Now, researchers in Australia have developed a neuromorphic imaging chip that performs image pre-processing and recognition by itself (Adv. Mater., doi: 10.1002/adma.202004207). The optically driven chip, made of two-dimensional black phosphorus, demonstrates a way to combine AI software and imaging hardware in a brain-like package that could run autonomously.

An interdisciplinary field

The effort by the team at RMIT University in Melbourne, Australia, is part of a broader, interdisciplinary field called neuromorphic computing or neuromorphic engineering, which seeks to build electronic systems that process real-time visual and auditory signals like the human brain. First conceived in the 1980s, neuromorphic systems have typically harnessed back-end supercomputers, which don’t fit into self-contained robots and consume lots of power. More recent efforts to build neuromorphic chip systems blend optical and electronic technologies.

“In our work, we have adopted a unique path of engineering materials to utilize light for neuromorphic computation, artificial intelligence and machine vision,” says Taimur Ahmed, a researcher in RMIT’s Micro Nano Research Facility and one of the lead authors. “Using light signals for computation offers several advantages over the traditional electronic signals, such as high processing speed and low power consumption. Our prototype devices allow in-pixel image pre-processing and neuromorphic computation.”

The special ingredient

AI chip illustration

A graphic illustration showing how the technology combines the core software needed to drive AI with image-capturing hardware, in a single electronic device. [Image: RMIT University]

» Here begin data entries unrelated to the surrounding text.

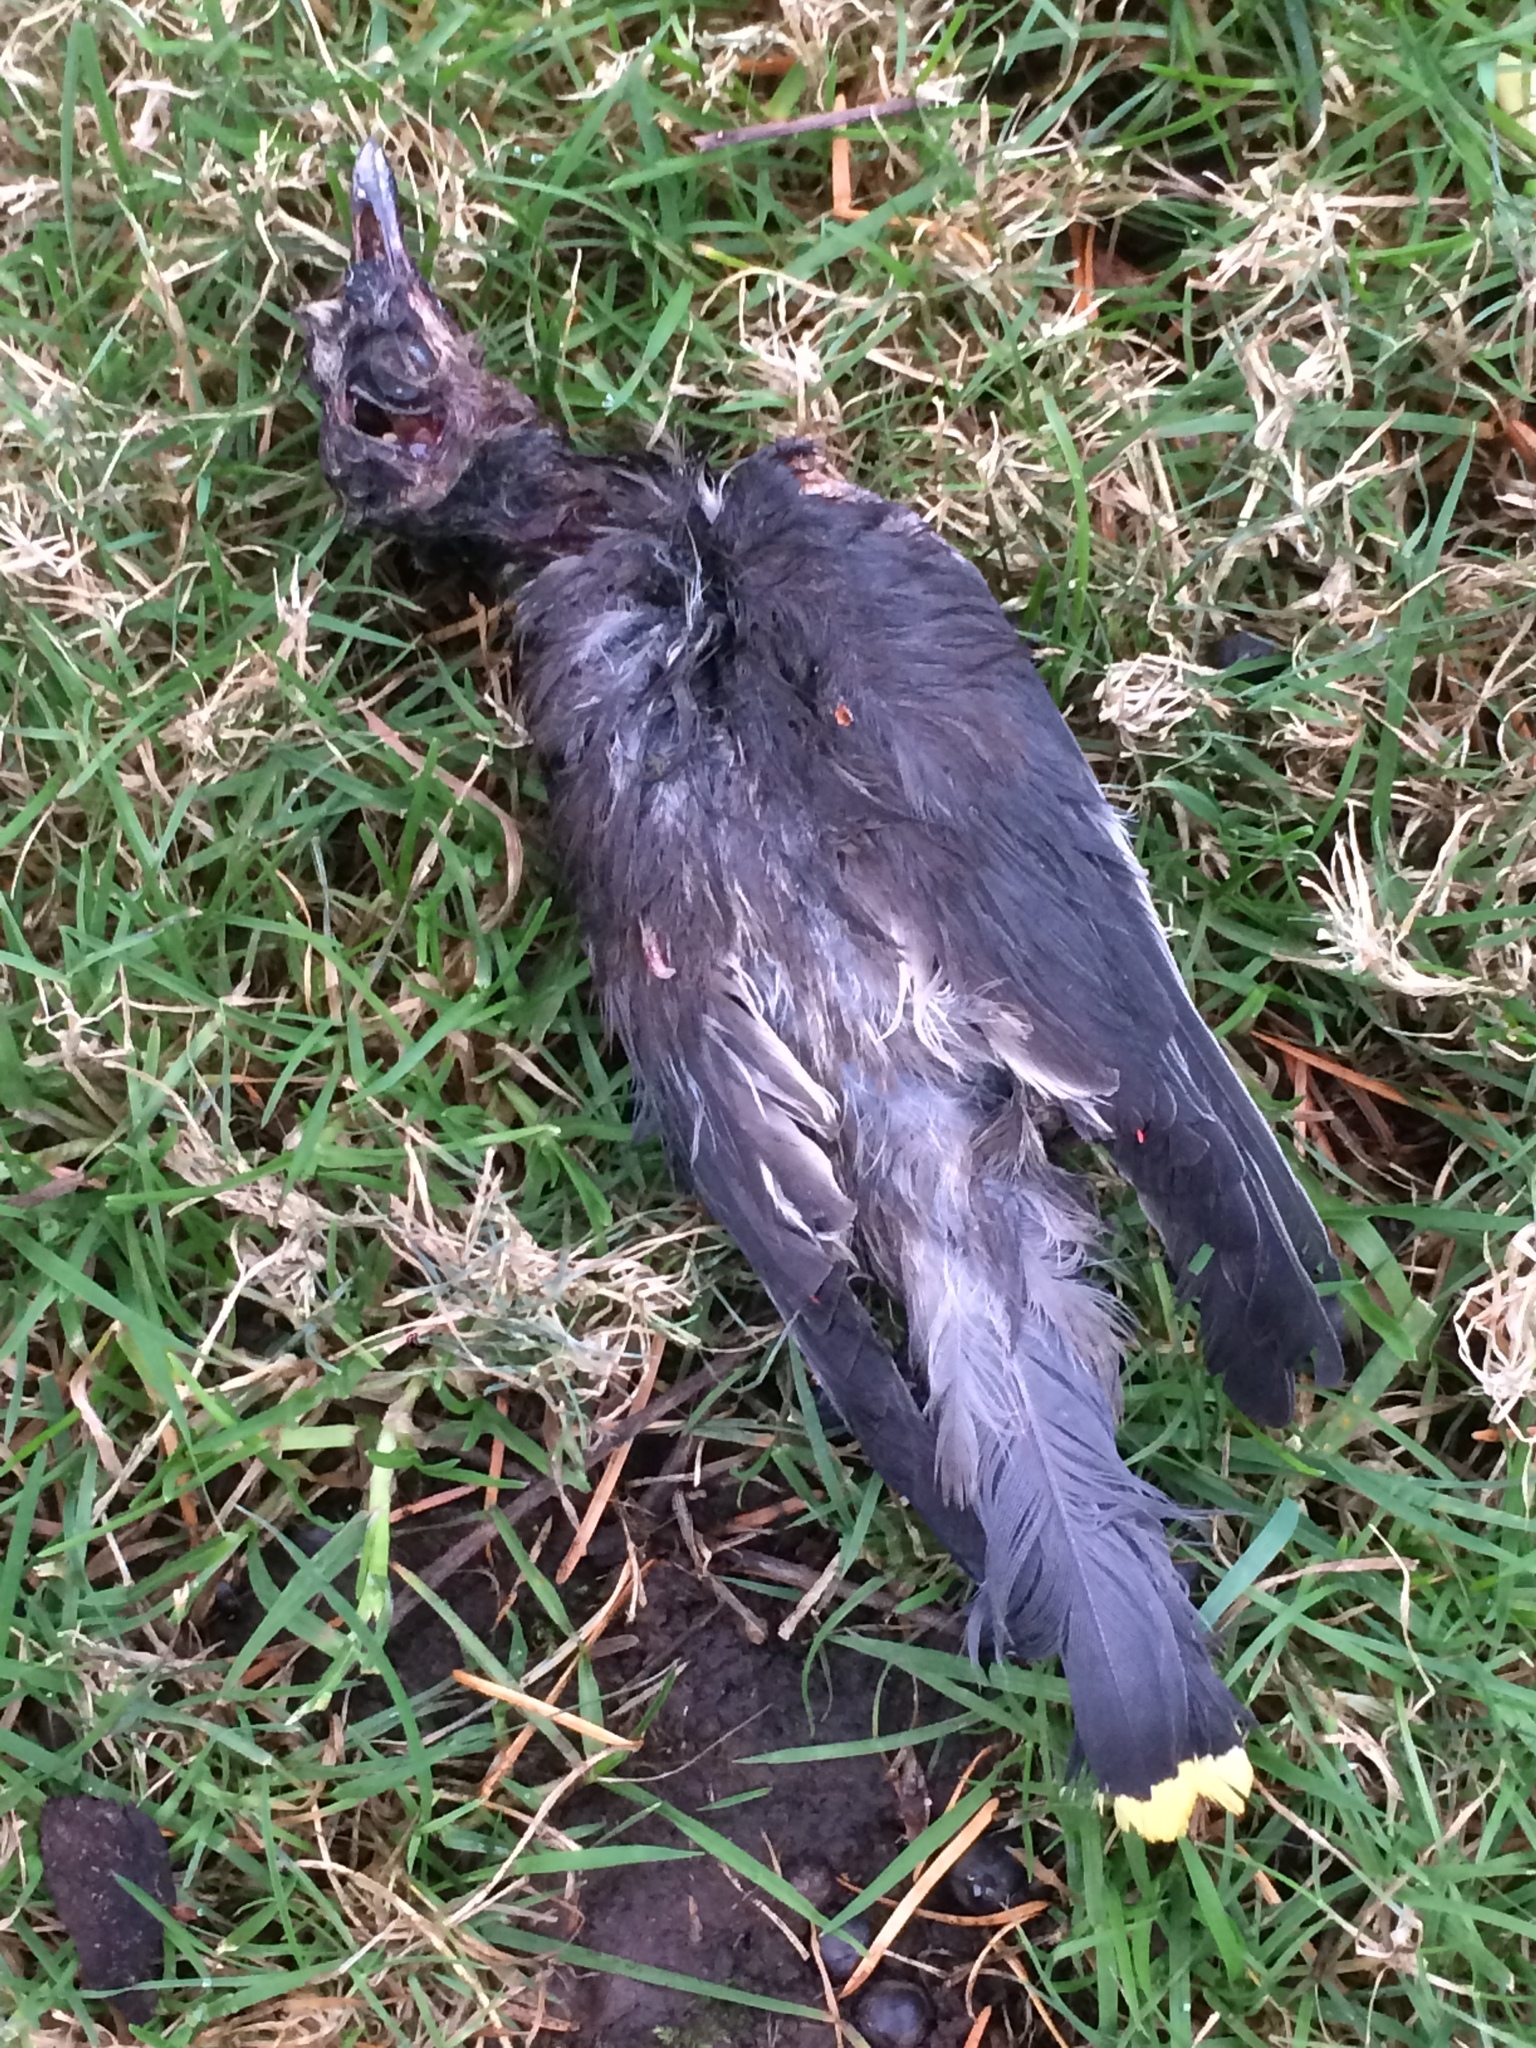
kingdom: Animalia
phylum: Chordata
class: Aves
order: Passeriformes
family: Bombycillidae
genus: Bombycilla
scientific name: Bombycilla cedrorum
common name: Cedar waxwing
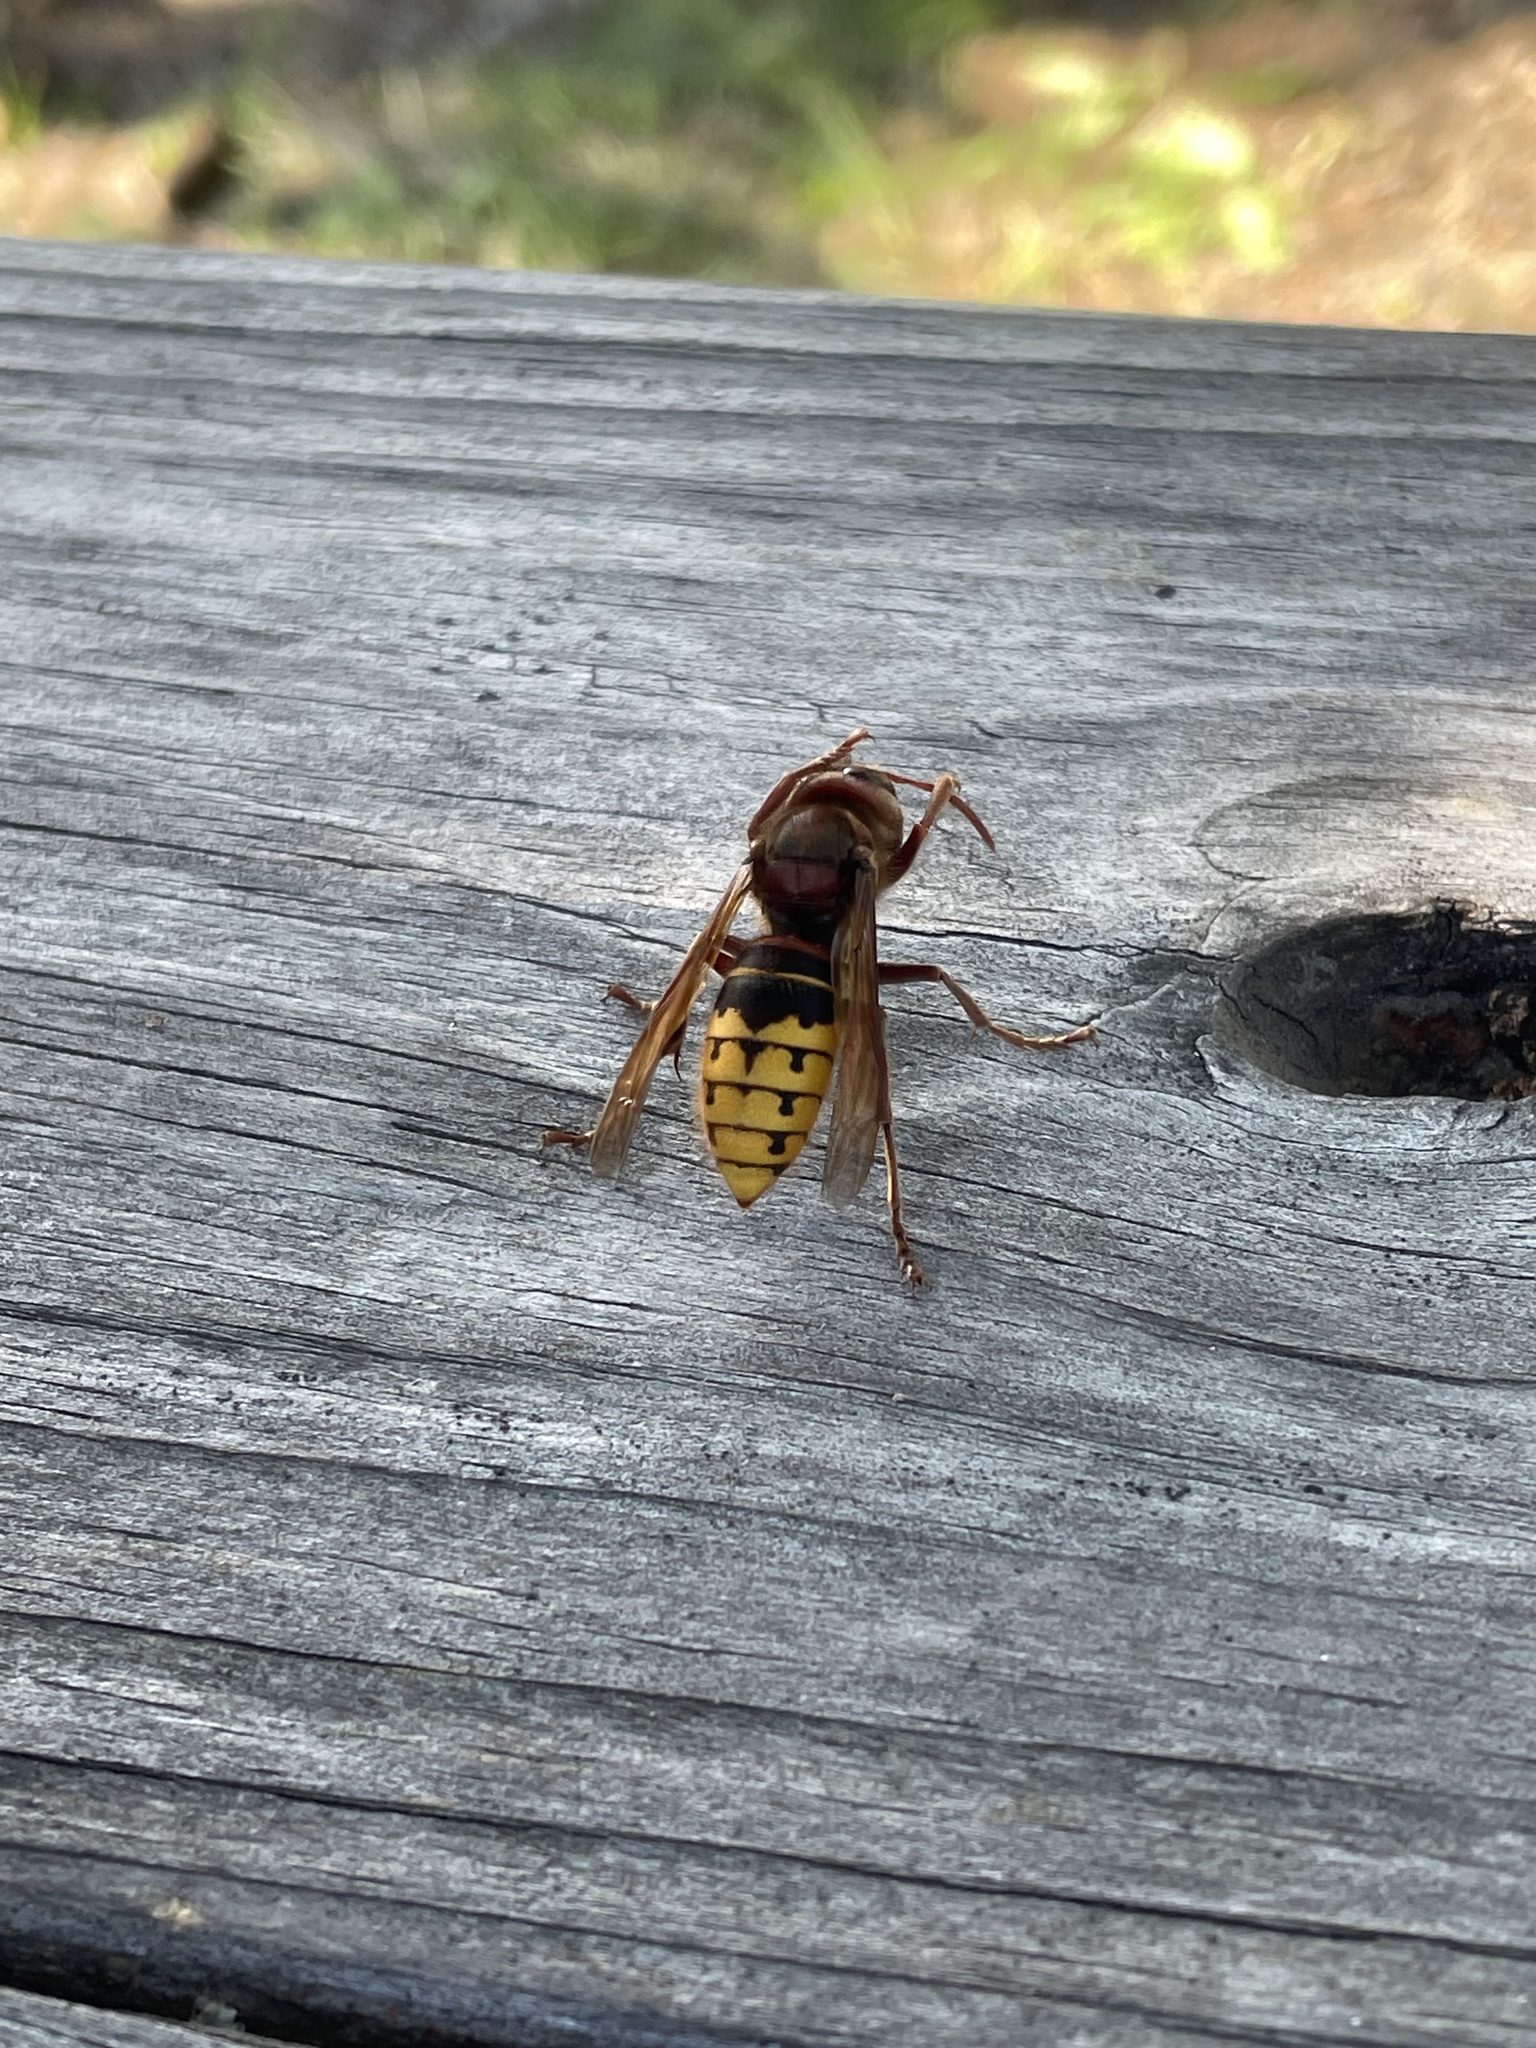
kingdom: Animalia
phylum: Arthropoda
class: Insecta
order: Hymenoptera
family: Vespidae
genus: Vespa
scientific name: Vespa crabro
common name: Hornet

To build their chip, the researchers fabricated thin, vertically-stacked layers of black phosphorus, the most thermodynamically stable allotrope of that element. Inducing oxidation defects in the 2D sheets makes the black phosphorus generate current when exposed to ultraviolet light. According to Ahmed, the three years of experimental work to develop the wavelength-selective photoresponse of the black phosphorus flakes was the most challenging part of the study.

RMIT’s proof-of-concept chip consisted of a 2×2 pixel array of oxidized black phosphorus with gold-chromium electrodes and a substrate made from silicon and silicon dioxide. Pulses of 280-nm-wavelength light triggered the pixels to “write,” while pulses of 365-nm-wavelength light triggered an “erase” function and reset a pixel’s memory. Varying the pulse repetition rates of the triggering beams affected the chip’s short-term and long-term memories, a measure of what AI researchers call synaptic plasticity. Although this prototype chip responded to UV light, Ahmed suggests that black phosphorus could be further modified to work at visible frequencies.

A 4-pixel camera is hardly “image forming,” but the RMIT researchers ran computer simulations that scaled up the technology to a 28×28 pixel image that would train the chip’s neural network to recognize a standard photograph. Ahmed says that the technology could be built out to 28×28 or larger arrays of pixels.

“We are working on further extending this research to develop an AI chip which is fully unsupervised, learns from its environment and makes decisions in real time,” Ahmed adds.

Researchers from Colorado State University, USA, Northeast Normal University, China, and University of California Berkeley, USA, also participated in the study.